1. A GDF would be made up of highly engineered vaults and tunnels located deep underground designed to protect people and the environment and keep the radioactive waste safe and secure while the radioactivity naturally decays to safe levels.
2. Successive UK Governments, supported by scientific advice, agree that geological disposal is the right long-term solution for our higher activity radioactive waste, and there is overwhelming international consensus, with advanced programmes now underway in Canada, Finland, France, Sweden, Switzerland and many other countries.
3. The independent Committee on Radioactive Waste Management (CoRWM) recommends that geological disposal, coupled with safe and secure interim storage, is the best approach for the long-term management of the UK’s higher activity radioactive waste.
4. The search for a host community is a nationwide process, construction is based on community consent, and includes detailed investigations to make sure there is a suitable site to construct a safe and secure GDF. If the independent regulators don’t agree that a GDF can be designed, constructed and operated safely and securely then it won’t be built.

About the Copeland Working Group and the GDF siting process
The Working Group in Copeland is made up of individuals and organisations who asked RWM to consider whether a GDF could be located in the area, an independent Chair, independent facilitator, RWM, and others such as Local Authorities from the area. The group will begin local discussions and fact-finding with the community.
Establishing a Working Group is just the starting point for engaging with the community, in a process that will take several years. The Working Group will identify and propose a Search Area for further consideration in the search for potentially suitable sites, engage citizens across the community to begin to understand their views, and recruit initial members for a Community Partnership with RWM that could take the process further forward.

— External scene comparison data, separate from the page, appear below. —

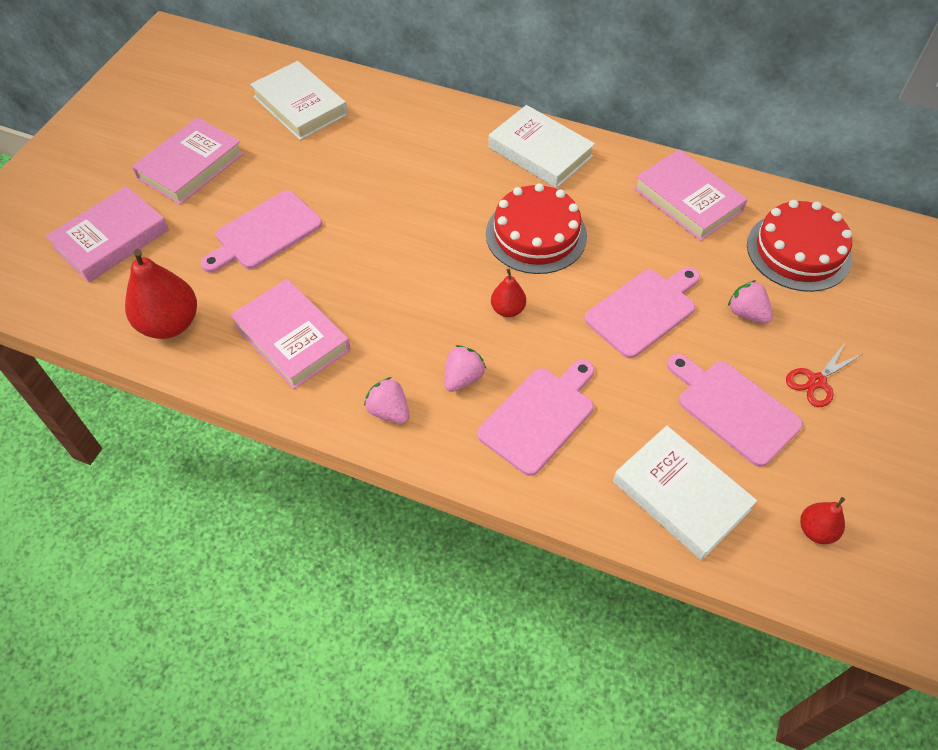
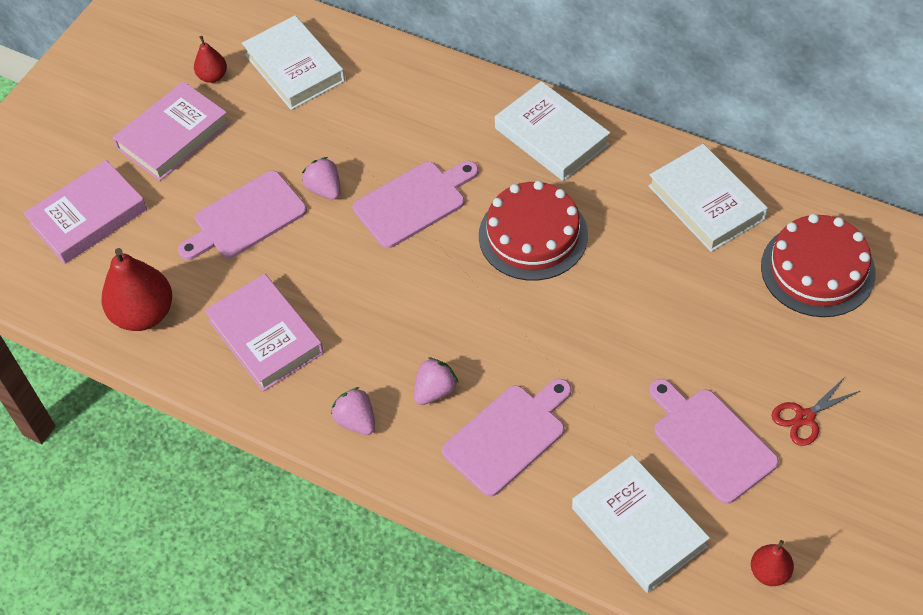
camera: 10 degrees right, 0 degrees up
red pear [491,269,526,317] -> red pear moved to [194,36,227,83]
pink cutting board [584,267,700,358] -> pink cutting board moved to [353,161,478,248]
pink book [634,149,748,241] -> white book [648,144,768,252]
pink strawberry [728,280,773,324] -> pink strawberry moved to [302,157,340,200]

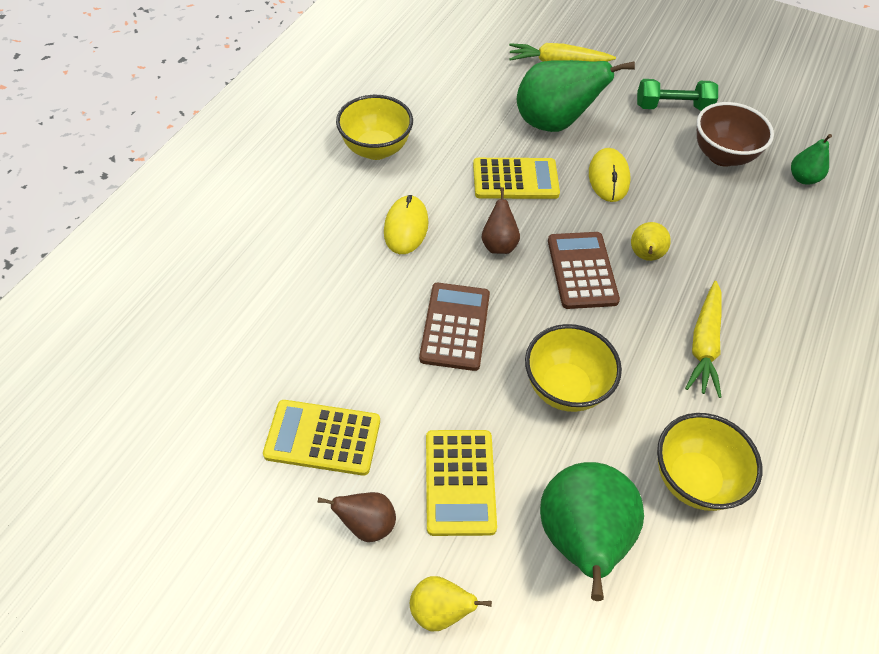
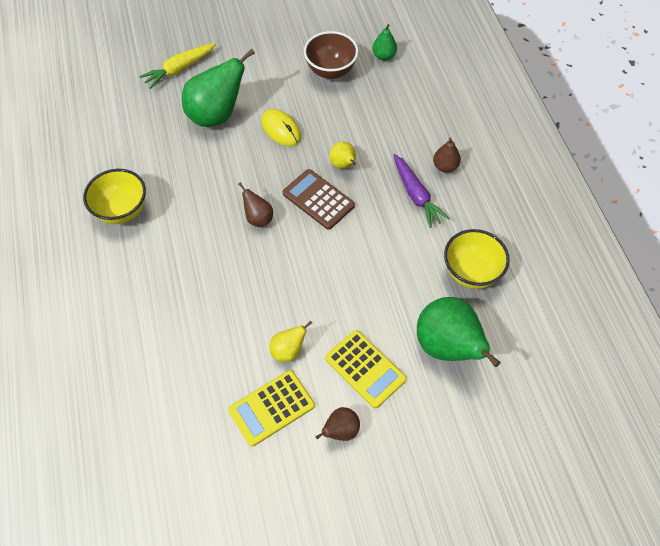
camera: 40 degrees left, 5 degrees up
yellow mouse [384,195,429,254] -> none
yellow pear [410,576,492,631] -> yellow pear moved to [269,321,312,362]
brown calculator [419,283,490,371] -> none
yellow calculator [473,158,560,199] -> none
yellow bowl [525,324,622,412] -> none
green dumbbell [637,79,718,111] -> none
yellow carrot [685,281,722,398] -> purple carrot [393,154,450,228]
none -> brown pear [433,137,461,173]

For further information go to the website: Working Group Copeland (workinginpartnership.org.uk)
About RWM
Radioactive Waste Management (RWM), formed in 2014, is responsible for geological disposal to manage higher activity waste in England and Wales by finding a willing community and suitable site to construct and operate a UK GDF for the long-term management of higher-activity radioactive waste. RWM is a public organisation and a wholly owned subsidiary of the Nuclear Decommissioning Authority.